*What the task asks*: What the task needs is the data below, written out verbatim.

──────── Input for this task ────────

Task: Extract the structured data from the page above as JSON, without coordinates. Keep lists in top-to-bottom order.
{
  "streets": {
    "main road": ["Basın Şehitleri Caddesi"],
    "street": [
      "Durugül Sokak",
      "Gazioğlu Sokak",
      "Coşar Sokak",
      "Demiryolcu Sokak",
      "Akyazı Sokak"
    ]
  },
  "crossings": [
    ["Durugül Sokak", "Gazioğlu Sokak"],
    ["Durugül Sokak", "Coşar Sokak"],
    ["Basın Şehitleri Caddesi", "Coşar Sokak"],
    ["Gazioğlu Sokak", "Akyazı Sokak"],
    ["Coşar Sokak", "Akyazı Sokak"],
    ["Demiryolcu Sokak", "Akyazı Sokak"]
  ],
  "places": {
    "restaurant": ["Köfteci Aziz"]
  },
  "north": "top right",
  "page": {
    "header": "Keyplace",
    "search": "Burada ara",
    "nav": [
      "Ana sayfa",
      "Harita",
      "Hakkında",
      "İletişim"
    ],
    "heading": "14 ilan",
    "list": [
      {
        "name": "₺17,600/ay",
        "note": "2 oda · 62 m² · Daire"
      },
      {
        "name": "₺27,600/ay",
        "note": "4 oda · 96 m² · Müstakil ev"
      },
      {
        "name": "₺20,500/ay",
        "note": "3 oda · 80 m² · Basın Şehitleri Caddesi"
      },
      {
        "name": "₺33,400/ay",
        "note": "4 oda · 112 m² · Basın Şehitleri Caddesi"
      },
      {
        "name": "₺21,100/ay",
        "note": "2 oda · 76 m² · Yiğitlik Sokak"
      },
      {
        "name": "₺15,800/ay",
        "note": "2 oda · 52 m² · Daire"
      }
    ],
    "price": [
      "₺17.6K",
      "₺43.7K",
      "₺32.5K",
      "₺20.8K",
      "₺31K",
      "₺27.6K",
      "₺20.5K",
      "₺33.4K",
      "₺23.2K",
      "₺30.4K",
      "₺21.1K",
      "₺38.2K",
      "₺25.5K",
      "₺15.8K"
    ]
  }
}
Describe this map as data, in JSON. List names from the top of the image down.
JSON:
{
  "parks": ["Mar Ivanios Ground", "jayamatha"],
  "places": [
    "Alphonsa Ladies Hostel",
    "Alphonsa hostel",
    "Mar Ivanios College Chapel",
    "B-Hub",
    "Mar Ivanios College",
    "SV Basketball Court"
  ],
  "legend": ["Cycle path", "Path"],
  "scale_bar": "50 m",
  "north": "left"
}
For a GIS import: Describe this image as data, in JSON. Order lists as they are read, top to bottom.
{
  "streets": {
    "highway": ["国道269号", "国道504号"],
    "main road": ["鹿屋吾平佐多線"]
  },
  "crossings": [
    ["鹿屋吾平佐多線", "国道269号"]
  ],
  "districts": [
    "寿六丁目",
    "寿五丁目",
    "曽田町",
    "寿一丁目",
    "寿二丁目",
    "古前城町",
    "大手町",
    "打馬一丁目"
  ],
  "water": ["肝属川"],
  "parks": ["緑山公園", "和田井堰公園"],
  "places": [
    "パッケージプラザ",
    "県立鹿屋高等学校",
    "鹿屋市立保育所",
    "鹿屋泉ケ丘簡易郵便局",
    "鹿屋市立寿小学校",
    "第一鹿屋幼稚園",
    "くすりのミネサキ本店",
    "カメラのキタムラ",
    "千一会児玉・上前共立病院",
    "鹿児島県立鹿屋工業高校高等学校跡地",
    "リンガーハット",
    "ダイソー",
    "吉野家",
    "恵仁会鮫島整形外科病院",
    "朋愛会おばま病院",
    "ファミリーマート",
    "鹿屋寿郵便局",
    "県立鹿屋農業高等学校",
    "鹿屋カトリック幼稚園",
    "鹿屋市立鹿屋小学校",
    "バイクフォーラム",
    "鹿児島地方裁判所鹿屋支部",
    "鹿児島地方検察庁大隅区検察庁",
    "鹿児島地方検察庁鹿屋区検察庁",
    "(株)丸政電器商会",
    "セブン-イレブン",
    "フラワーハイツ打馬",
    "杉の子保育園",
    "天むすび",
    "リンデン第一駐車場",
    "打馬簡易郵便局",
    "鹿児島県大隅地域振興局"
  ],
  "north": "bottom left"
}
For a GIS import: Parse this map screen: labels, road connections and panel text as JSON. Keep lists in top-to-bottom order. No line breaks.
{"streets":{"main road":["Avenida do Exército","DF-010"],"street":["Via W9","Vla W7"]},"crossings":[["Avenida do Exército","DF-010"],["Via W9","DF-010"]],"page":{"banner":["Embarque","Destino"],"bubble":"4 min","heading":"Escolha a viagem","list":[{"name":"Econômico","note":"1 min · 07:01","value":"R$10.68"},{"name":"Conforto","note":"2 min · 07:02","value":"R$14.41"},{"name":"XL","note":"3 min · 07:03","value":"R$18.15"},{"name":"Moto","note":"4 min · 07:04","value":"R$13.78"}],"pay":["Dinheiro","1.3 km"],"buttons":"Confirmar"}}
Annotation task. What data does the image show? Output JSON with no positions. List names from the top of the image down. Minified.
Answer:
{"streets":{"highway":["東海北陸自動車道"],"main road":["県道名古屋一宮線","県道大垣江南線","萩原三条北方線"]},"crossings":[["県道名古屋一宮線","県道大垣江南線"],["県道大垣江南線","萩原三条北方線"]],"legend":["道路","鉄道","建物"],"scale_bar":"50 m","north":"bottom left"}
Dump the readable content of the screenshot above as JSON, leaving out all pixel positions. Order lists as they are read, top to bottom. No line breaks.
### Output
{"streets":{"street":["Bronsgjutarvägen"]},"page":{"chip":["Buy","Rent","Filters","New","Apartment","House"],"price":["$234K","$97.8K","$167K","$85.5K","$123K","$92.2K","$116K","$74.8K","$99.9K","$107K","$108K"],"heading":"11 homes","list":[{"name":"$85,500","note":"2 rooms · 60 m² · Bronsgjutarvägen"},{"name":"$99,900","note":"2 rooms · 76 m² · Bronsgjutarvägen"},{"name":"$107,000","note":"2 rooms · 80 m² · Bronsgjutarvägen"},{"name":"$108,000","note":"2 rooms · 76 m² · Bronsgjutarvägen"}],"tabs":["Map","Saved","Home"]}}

────────

*Response to the task*:
Task: Extract the structured data from the page above as JSON, without coordinates. Keep lists in top-to-bottom order.
{
  "streets": {
    "main road": ["Basın Şehitleri Caddesi"],
    "street": [
      "Durugül Sokak",
      "Gazioğlu Sokak",
      "Coşar Sokak",
      "Demiryolcu Sokak",
      "Akyazı Sokak"
    ]
  },
  "crossings": [
    ["Durugül Sokak", "Gazioğlu Sokak"],
    ["Durugül Sokak", "Coşar Sokak"],
    ["Basın Şehitleri Caddesi", "Coşar Sokak"],
    ["Gazioğlu Sokak", "Akyazı Sokak"],
    ["Coşar Sokak", "Akyazı Sokak"],
    ["Demiryolcu Sokak", "Akyazı Sokak"]
  ],
  "places": {
    "restaurant": ["Köfteci Aziz"]
  },
  "north": "top right",
  "page": {
    "header": "Keyplace",
    "search": "Burada ara",
    "nav": [
      "Ana sayfa",
      "Harita",
      "Hakkında",
      "İletişim"
    ],
    "heading": "14 ilan",
    "list": [
      {
        "name": "₺17,600/ay",
        "note": "2 oda · 62 m² · Daire"
      },
      {
        "name": "₺27,600/ay",
        "note": "4 oda · 96 m² · Müstakil ev"
      },
      {
        "name": "₺20,500/ay",
        "note": "3 oda · 80 m² · Basın Şehitleri Caddesi"
      },
      {
        "name": "₺33,400/ay",
        "note": "4 oda · 112 m² · Basın Şehitleri Caddesi"
      },
      {
        "name": "₺21,100/ay",
        "note": "2 oda · 76 m² · Yiğitlik Sokak"
      },
      {
        "name": "₺15,800/ay",
        "note": "2 oda · 52 m² · Daire"
      }
    ],
    "price": [
      "₺17.6K",
      "₺43.7K",
      "₺32.5K",
      "₺20.8K",
      "₺31K",
      "₺27.6K",
      "₺20.5K",
      "₺33.4K",
      "₺23.2K",
      "₺30.4K",
      "₺21.1K",
      "₺38.2K",
      "₺25.5K",
      "₺15.8K"
    ]
  }
}
Describe this map as data, in JSON. List names from the top of the image down.
JSON:
{
  "parks": ["Mar Ivanios Ground", "jayamatha"],
  "places": [
    "Alphonsa Ladies Hostel",
    "Alphonsa hostel",
    "Mar Ivanios College Chapel",
    "B-Hub",
    "Mar Ivanios College",
    "SV Basketball Court"
  ],
  "legend": ["Cycle path", "Path"],
  "scale_bar": "50 m",
  "north": "left"
}
For a GIS import: Describe this image as data, in JSON. Order lists as they are read, top to bottom.
{
  "streets": {
    "highway": ["国道269号", "国道504号"],
    "main road": ["鹿屋吾平佐多線"]
  },
  "crossings": [
    ["鹿屋吾平佐多線", "国道269号"]
  ],
  "districts": [
    "寿六丁目",
    "寿五丁目",
    "曽田町",
    "寿一丁目",
    "寿二丁目",
    "古前城町",
    "大手町",
    "打馬一丁目"
  ],
  "water": ["肝属川"],
  "parks": ["緑山公園", "和田井堰公園"],
  "places": [
    "パッケージプラザ",
    "県立鹿屋高等学校",
    "鹿屋市立保育所",
    "鹿屋泉ケ丘簡易郵便局",
    "鹿屋市立寿小学校",
    "第一鹿屋幼稚園",
    "くすりのミネサキ本店",
    "カメラのキタムラ",
    "千一会児玉・上前共立病院",
    "鹿児島県立鹿屋工業高校高等学校跡地",
    "リンガーハット",
    "ダイソー",
    "吉野家",
    "恵仁会鮫島整形外科病院",
    "朋愛会おばま病院",
    "ファミリーマート",
    "鹿屋寿郵便局",
    "県立鹿屋農業高等学校",
    "鹿屋カトリック幼稚園",
    "鹿屋市立鹿屋小学校",
    "バイクフォーラム",
    "鹿児島地方裁判所鹿屋支部",
    "鹿児島地方検察庁大隅区検察庁",
    "鹿児島地方検察庁鹿屋区検察庁",
    "(株)丸政電器商会",
    "セブン-イレブン",
    "フラワーハイツ打馬",
    "杉の子保育園",
    "天むすび",
    "リンデン第一駐車場",
    "打馬簡易郵便局",
    "鹿児島県大隅地域振興局"
  ],
  "north": "bottom left"
}
For a GIS import: Parse this map screen: labels, road connections and panel text as JSON. Keep lists in top-to-bottom order. No line breaks.
{"streets":{"main road":["Avenida do Exército","DF-010"],"street":["Via W9","Vla W7"]},"crossings":[["Avenida do Exército","DF-010"],["Via W9","DF-010"]],"page":{"banner":["Embarque","Destino"],"bubble":"4 min","heading":"Escolha a viagem","list":[{"name":"Econômico","note":"1 min · 07:01","value":"R$10.68"},{"name":"Conforto","note":"2 min · 07:02","value":"R$14.41"},{"name":"XL","note":"3 min · 07:03","value":"R$18.15"},{"name":"Moto","note":"4 min · 07:04","value":"R$13.78"}],"pay":["Dinheiro","1.3 km"],"buttons":"Confirmar"}}
Annotation task. What data does the image show? Output JSON with no positions. List names from the top of the image down. Minified.
Answer:
{"streets":{"highway":["東海北陸自動車道"],"main road":["県道名古屋一宮線","県道大垣江南線","萩原三条北方線"]},"crossings":[["県道名古屋一宮線","県道大垣江南線"],["県道大垣江南線","萩原三条北方線"]],"legend":["道路","鉄道","建物"],"scale_bar":"50 m","north":"bottom left"}
Dump the readable content of the screenshot above as JSON, leaving out all pixel positions. Order lists as they are read, top to bottom. No line breaks.
### Output
{"streets":{"street":["Bronsgjutarvägen"]},"page":{"chip":["Buy","Rent","Filters","New","Apartment","House"],"price":["$234K","$97.8K","$167K","$85.5K","$123K","$92.2K","$116K","$74.8K","$99.9K","$107K","$108K"],"heading":"11 homes","list":[{"name":"$85,500","note":"2 rooms · 60 m² · Bronsgjutarvägen"},{"name":"$99,900","note":"2 rooms · 76 m² · Bronsgjutarvägen"},{"name":"$107,000","note":"2 rooms · 80 m² · Bronsgjutarvägen"},{"name":"$108,000","note":"2 rooms · 76 m² · Bronsgjutarvägen"}],"tabs":["Map","Saved","Home"]}}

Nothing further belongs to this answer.